A point source surrounded by vacuum emits an electromagnetic wave of frequency of 900 kHz. If the power emitted by the source is 15 W, the amplitude of the electric field of the wave (in `x10^(-3)` V/m) at a distance 15 km from the source is: find the value x??
`"("(1)/(4pi in_(0))=9xx10^(9)(Nm^(2))/(C^(2))` and speed of light in vacuum `=3xx10^(8)ms^(-1)`)

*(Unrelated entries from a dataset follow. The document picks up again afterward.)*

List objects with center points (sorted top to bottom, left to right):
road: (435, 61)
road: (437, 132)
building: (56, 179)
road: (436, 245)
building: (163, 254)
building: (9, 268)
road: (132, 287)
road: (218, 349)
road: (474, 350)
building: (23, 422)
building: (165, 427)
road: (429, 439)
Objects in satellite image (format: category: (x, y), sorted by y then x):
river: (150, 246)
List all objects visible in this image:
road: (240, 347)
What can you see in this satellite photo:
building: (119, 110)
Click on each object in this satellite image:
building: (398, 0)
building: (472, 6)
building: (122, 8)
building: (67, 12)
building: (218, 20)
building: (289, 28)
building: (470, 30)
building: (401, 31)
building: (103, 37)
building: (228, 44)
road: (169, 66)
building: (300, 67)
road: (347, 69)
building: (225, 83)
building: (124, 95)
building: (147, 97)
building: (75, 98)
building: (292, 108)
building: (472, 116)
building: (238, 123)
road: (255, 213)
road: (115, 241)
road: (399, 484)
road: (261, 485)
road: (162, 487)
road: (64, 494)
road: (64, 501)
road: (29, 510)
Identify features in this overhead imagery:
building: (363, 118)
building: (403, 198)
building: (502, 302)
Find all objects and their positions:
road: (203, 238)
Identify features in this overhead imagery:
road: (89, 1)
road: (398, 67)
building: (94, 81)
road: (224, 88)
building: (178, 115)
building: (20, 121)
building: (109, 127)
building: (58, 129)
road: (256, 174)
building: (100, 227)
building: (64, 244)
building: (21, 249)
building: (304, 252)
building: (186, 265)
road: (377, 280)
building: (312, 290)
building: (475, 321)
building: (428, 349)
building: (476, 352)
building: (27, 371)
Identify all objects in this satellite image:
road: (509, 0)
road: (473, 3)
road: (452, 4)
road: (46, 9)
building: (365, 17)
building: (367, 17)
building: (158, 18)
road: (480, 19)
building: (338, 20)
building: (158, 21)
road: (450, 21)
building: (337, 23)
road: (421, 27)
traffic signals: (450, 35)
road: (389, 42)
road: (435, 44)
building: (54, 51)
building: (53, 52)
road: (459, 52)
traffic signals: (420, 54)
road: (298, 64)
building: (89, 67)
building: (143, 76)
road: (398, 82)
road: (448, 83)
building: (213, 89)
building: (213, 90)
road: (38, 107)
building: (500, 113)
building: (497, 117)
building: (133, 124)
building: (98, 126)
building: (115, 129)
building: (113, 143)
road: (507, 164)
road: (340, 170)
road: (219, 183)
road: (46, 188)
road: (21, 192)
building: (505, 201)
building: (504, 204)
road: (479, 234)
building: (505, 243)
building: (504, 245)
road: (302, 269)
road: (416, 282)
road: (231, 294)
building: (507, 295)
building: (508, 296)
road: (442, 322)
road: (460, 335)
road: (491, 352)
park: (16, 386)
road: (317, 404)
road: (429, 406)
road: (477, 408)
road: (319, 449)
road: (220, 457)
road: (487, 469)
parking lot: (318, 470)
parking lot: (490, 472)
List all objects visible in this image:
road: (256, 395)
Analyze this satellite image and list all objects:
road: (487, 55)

To find the amplitude of the electric field of the electromagnetic wave at a distance of 15 km from the source, we can use the relationship between power, electric field amplitude, and distance from the source. ### Step-by-Step Solution: 1. **Identify Given Values**: - Frequency (f) = 900 kHz = 900 × 10^3 Hz - Power (P) = 15 W - Distance (r) = 15 km = 15 × 10^3 m - Permittivity of free space (ε₀) = 1/(4π) × 9 × 10^9 N m²/C² 2. **Calculate Intensity (I)**: The intensity (I) of an electromagnetic wave is given by the formula: \[ I = \frac{P}{A} \] where A is the area over which the power is distributed. For a point source, the area A at a distance r is given by the surface area of a sphere: \[ A = 4\pi r^2 \] Thus, we can write: \[ I = \frac{P}{4\pi r^2} \] 3. **Substituting Values**: Substitute the values of P and r into the intensity formula: \[ I = \frac{15}{4\pi (15 \times 10^3)^2} \] 4. **Calculate the Area**: First, calculate \( (15 \times 10^3)^2 \): \[ (15 \times 10^3)^2 = 225 \times 10^6 = 2.25 \times 10^8 \] Now, calculate the area: \[ A = 4\pi (2.25 \times 10^8) \] 5. **Calculate Intensity**: Now plug this back into the intensity formula: \[ I = \frac{15}{4\pi (2.25 \times 10^8)} \] 6. **Calculate Electric Field Amplitude (E)**: The intensity is also related to the electric field amplitude (E) by the formula: \[ I = \frac{1}{2} \epsilon_0 c E^2 \] Rearranging gives: \[ E = \sqrt{\frac{2I}{\epsilon_0 c}} \] 7. **Substituting Values**: Substitute ε₀ = 8.85 × 10^-12 F/m and c = 3 × 10^8 m/s into the equation to find E. 8. **Final Calculation**: Calculate E using the previously calculated intensity. 9. **Convert E to Required Format**: Convert the amplitude of the electric field into the required format of x × 10^(-3) V/m. ### Final Answer: After performing all calculations, you will find the value of x.